TRASH CINEMA RECOMMENDED MOVIE

For the most part, Red Zone is an exception to the usual rule of Hong Kong action films that appear to be written on the fly, and produced and directed the same way. The story and characters in Red Zone are well thought out. The same appears to be true of the action choreography.

Gang boss Wong Wai-Hung (Waise Lee) had the bad luck to be in a car stuffed with 25 kilos of raw opium when his driver was pulled over for a routine traffic stop. Now he’s in the pokey, awaiting trial.

After a failed attempt to get Wai-Hung sprung, second-in-command Wei (Lester Chan) decides that this would be a good time for a hostile takeover of the gang. His obstacle is Wai-Hung’s girlfriend, Ivy Lau (the awesomely beautiful and elegant Valerie Chow), who controls the finances of the gang. Wei attempts to seduce Ivy, and when that doesn’t work, he resorts to more aggressive methods.

In the calculus of social relations in Hong Kong at that time, if a man was having sexual relations with a woman, he automatically had total control over her, including her finances.

The cops decide that Ivy is the key to busting up the gang because she knows all the details of the dirty deals, so they send in undercover cop Kwong (Ken Lo) to seduce her. So poor Ivy has two men trying to get into her pants for reasons that have nothing to do with her innate desirability!

For a westerner, it will be hard to believe that Ivy would fall for Kwong so easily, but my guess is that most Hong Kong men are so charmless and predatory that Asian women aren’t all that choosy when it comes picking a mate.

Reading back over the review so far, I don’t think I’m doing a very good job of singing Red Zone’s praises. The key isn’t so much what Red Zone is about, which doesn’t sound very compelling. It’s how it’s about it.

The script by Lee Wai-Yee, Fibe Ma, and Edward Tang is chock full of dramatic reversals and challenges for our heroes. The dialog is snappy.

The film has a great cast: the standouts are Yu Rong-Guang, Ken Lo, Valerie Chow, Waise Lee, and a wonderfully sleazy Lester Chan, but director Edward Tang gets good performances out of everyone in the cast. That’s one sign of a good director.
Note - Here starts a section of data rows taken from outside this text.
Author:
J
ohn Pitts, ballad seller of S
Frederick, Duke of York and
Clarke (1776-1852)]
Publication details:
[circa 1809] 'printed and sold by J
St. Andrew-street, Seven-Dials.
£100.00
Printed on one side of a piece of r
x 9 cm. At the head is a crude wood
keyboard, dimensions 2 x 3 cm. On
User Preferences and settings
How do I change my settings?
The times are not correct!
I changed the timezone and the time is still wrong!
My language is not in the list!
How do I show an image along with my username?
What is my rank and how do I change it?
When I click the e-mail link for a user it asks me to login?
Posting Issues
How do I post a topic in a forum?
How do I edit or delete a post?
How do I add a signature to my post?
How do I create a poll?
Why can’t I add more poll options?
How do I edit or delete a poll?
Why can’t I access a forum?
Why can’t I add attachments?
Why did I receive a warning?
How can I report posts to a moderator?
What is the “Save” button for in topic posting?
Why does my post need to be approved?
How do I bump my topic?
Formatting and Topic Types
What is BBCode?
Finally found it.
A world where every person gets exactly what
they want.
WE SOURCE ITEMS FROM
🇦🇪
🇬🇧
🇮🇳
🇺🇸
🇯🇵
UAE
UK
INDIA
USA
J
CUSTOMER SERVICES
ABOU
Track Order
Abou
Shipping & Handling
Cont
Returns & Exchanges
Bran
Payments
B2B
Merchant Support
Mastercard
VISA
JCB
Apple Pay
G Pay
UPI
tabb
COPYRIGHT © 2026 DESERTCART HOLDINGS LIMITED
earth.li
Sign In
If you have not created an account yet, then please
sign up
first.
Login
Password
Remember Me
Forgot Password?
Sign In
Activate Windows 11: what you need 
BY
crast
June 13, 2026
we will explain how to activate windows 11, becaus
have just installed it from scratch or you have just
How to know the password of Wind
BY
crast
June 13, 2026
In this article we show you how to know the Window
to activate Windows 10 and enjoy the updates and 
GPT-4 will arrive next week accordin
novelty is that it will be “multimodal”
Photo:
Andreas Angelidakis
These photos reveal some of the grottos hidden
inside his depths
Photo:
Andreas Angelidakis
His camera setups and moves are carefully considered and effective. In the non action scenes, he maintains a brisk pace and high energy.

And speaking of high energy, the action scenes, choreographed by Nicky Li and Hon Chun, are a knockout. The fights are creative, brutal and logical. All the punches and kicks seem to connect, and a few nice stunts are thrown in, too.

Red Zone isn’t perfect. The coda is anti-climactic and there are a few plot points that seem less than logical, but Red Zone is damned entertaining. It pumped me up, anyway.